Hundreds of striking teachers gathered at Jantar Mantar to protest their ‘displacement’ and the selection process for permanent faculty.
Delhi University teachers are on a three-day strike against the selection process for permanent faculty at colleges. Image:  Ronak Chhabra.

Delhi University teachers are on a three-day strike against the selection process for permanent faculty at colleges. Image: Ronak Chhabra.

New Delhi: Rakesh Singh (name changed) was shocked to know that he didn’t make it to the final list of teachers selected for permanent positions at Delhi University’s Daulat Ram College. The 30-something mathematics professor couldn’t believe that his 11-plus years of teaching experience was “not enough” to make the cut.

I am jobless and hopeless. For all these years, I worked hard thinking that I will have a stable life one day. I have no idea about how I will meet my family’s daily needs,” Singh told Newsclick during a strike of DU teachers at Jantar Mantar on Tuesday.

At the call of the Delhi University Teachers’ Association (DUTA), the teachers went on a three-day strike. Hundreds of striking teachers gathered on Tuesday to protest their “displacement” amid the ongoing selection process for permanent faculty in colleges and departments.

Since the selection process began in September, more than 60 ad hoc professors have been “displaced”—or relieved from duty—from several DU colleges, including Deshbandhu, Ramjas, Hansraj and Lakshmibai, among others.

In my own department, four out of eight ad hoc professors were shown the door,” alleged Singh. There are nearly 4,500 ad hoc teachers—close to 50% of the total teaching staff—at DU.  The number of ad hoc teachers, recruited to only replace permanent professors for a limited time, sharply increased after 2010. 

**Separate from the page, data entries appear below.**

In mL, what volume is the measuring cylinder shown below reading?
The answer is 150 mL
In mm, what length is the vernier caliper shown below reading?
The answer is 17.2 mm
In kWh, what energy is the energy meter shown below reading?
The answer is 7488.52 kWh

Since 2010, there has not been any major drive to select permanent teachers at the university and colleges to fill the increased number of vacancies due to the expansion in OBCs. Though teaching posts were advertised in 2015, 2017 and 2019, the university didn’t conduct interviews in a majority of departments and colleges,” the DUTA said in a memorandum sent to Union education minister Dharmendra Pradhan on Tuesday.

DUTA

DUTA leaders address the striking teachers at Jantar Mantar on Tuesday.

In a massive protest in 2019, DUTA had demanded the one-time absorption of all ad hoc teachers as permanent employees.

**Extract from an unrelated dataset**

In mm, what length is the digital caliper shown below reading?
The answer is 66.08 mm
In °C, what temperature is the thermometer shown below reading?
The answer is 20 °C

DUTA president AK Bhagi told Newsclick that the association is raising the same demand even now. “Through our agitations in recent weeks, we were able to get 18 dismissed professors reinstated against new vacancies for ad hoc teachers. We will intensify our protest in the coming days if our demands are not heard,” he said.

Democratic Teachers’ Front (DTF) secretary and Miranda House professor Abha Dev Habib said that even as many ad hoc teachers were dismissed in the past, the ones dismissed this time will not find similar jobs in other colleges. “There has been no official notification but principals of colleges have been verbally instructed to reduce the number of ad hoc teachers,” she alleged.

This means, Habib added, that the number of guest faculty at DU colleges will increase in the coming years. “This is why many of the ad hoc teachers are now being dismissed while the university doesn’t mention one-time absorption.”

The striking teachers also flayed the DU administration for including “outsiders” in the interview selection panel. According to a report filed by the Indian Express, apart from two or three people from colleges, the other five members—three external experts, a V-C nominee and an observer—are from outside.

Based on a 10-15 interview, a teacher who is considered excellent is suddenly declared unfit,” former DU executive council member Rajesh Jha told Newsclick.

Amit Kumar (36), who teaches political science at Motilal Nehru College (evening classes), is worried as well. “There are 10 ad hoc teachers in my department and I don’t want to even think about what will be our fate at the end of the selection process (an advertisement is expected to be released in the coming months),” he told Newsclick. “It is not possible to teach properly when we are so stressed.”